We’ve not been resting idle, though, and we've still managed to find plenty of items to look at over the last few weeks. Possibly the most notable of these is the rash of AMD 990FX-toting and Bulldozer-ready motherboards that have graced the site. We’ve seen four such boards, each with their own foibles and benefits.

The Gigabyte 990FXA-UD7, for example, came packed with features but was overpriced while the MSI 990FXA-GD80 was more competitively price, but lacked overclocking ability.

The pick of the bunch, though, was the Asus Sabertooth 990FX, which offered a decent balance between price, performance and overclocking ability. The Asus Crosshair V Formula bagged an award too, simply for its ludicrously over the top design, features list and overclocking prowess.

These aren’t the only motherboards we’ve seen this month, though, as we’ve also been looking at some Intel-based boards. The Zotac Z68 Mini-ITX WiFi was a dinky little gem that was quick and overclockable. Okay, it couldn’t overclock all that well, but hey, you can’t have everything. The Gigabyte Z68A-D3H also graced our labs, but was only worth considering if you wanted the Z68-specific features, as there are similarly priced P67 boards that perform better.

We also used the summer release lull to review some of the cases that had been stacking up in our labs. First up was the colossal Xigmatek Elysium, which is aimed at water cooling enthusiasts. There is no doubting that it’s a beast of a case - it certainly made our test kit look silly - but you really need to water-cool your rig to get the best out of it. At the other end of the scale is the BitFenix Shinobi, which is pitched as an affordable air cooling case. Unfortunately, however, it only ships with a single fan, meaning its cooling was well below par.

There was also time for Harry to look at two new SSDs to see if either could dethrone the Vertex 3 as the fastest thing we’ve seen with a SATA port. Unfortunately, neither could achieve this feat. The Patriot Wildfire 120GB proved quick but far too expensive, while OCZ’s own Agility 3 simply didn’t have the performance thanks to its use of asynchronous NAND.

Last but not least were our reviews of the Antec Kühler H20 920 and the Antec High Current Pro 1200W PSU. Both impressed, with the cooler delivering some of the best results we’ve ever seen, while the PSU proved rock solid at full load and relatively keenly priced too. As a result, both walked away with awards.

PC Hardware Buyer's Guide September 2011

How Does Our Buyer's Guide Work?

We show an average price that you should be looking to pay for the products we've recommended, and then an overall budget for each of the PCs we've designed. This is in response to the fact that prices fluctuate over the month, and products go in and out of stock, not to mention the included cost of delivery for all the parts that we need to take into account - and everyone has their favourite retailers and e-tailers too.

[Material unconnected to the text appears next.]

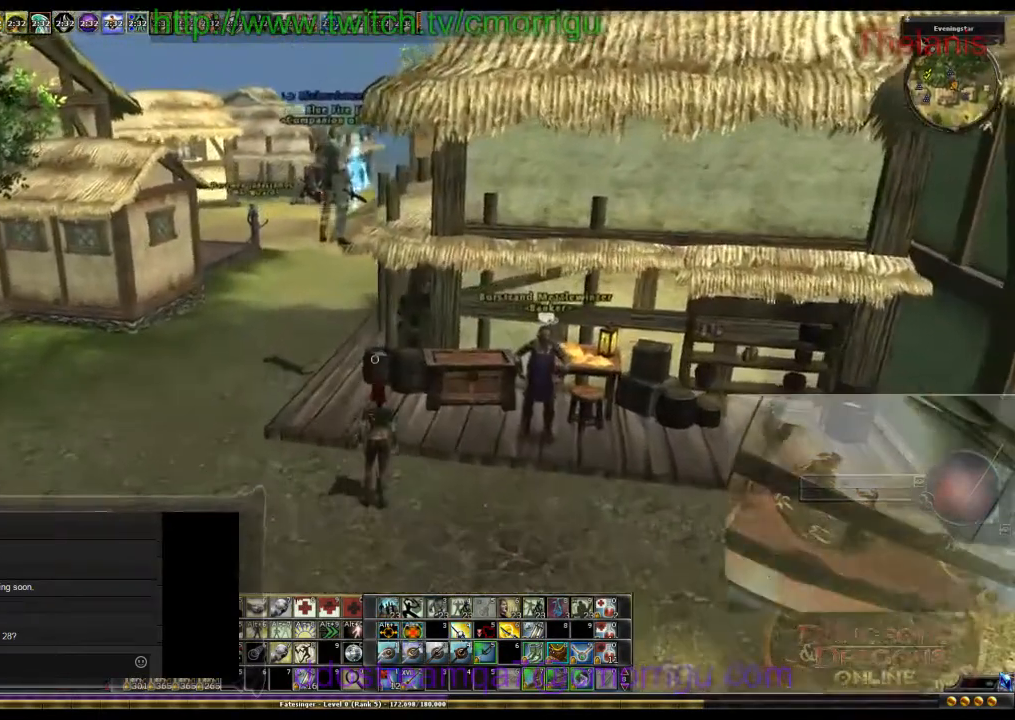
{"keys": ["a"], "events": [[367, "a", "down"]]}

As usual, a run-down of our systems is as follows:
  • The Affordable All-Rounder is highly budget-conscious, but still offers plenty of gaming potential and an upgrade path.
  • The Enthusiast Overclocker system is for those who want to squeeze out the most performance, although not necessarily the most MHz, for their money. It has tonnes of gaming grunt for the best use of little cash.
  • The Gaming Workhorse offers supreme performance for the heavy multi-tasker and gamer, while staying firmly under the grand mark.
  • Finally, our Premium Player package is for those who want the latest, highest-performing kit with excellent cooling that won't sound like a hive of angry hornets, and without going way into the thousands.
As always, we write the buyer's guide not as a definitive must-buy list, but as a monthly update of systems and parts we know will work well together within a particular budget. Take what you want from each build - from affordable, capable PCs to gaming behemoths - whether you want just a few bits of hardware for an upgrade or the whole system. We sift through the mass of hardware and recommendations, choose the best from what we've tested and what we know to be good, and then set up the above PCs to fit several budgets.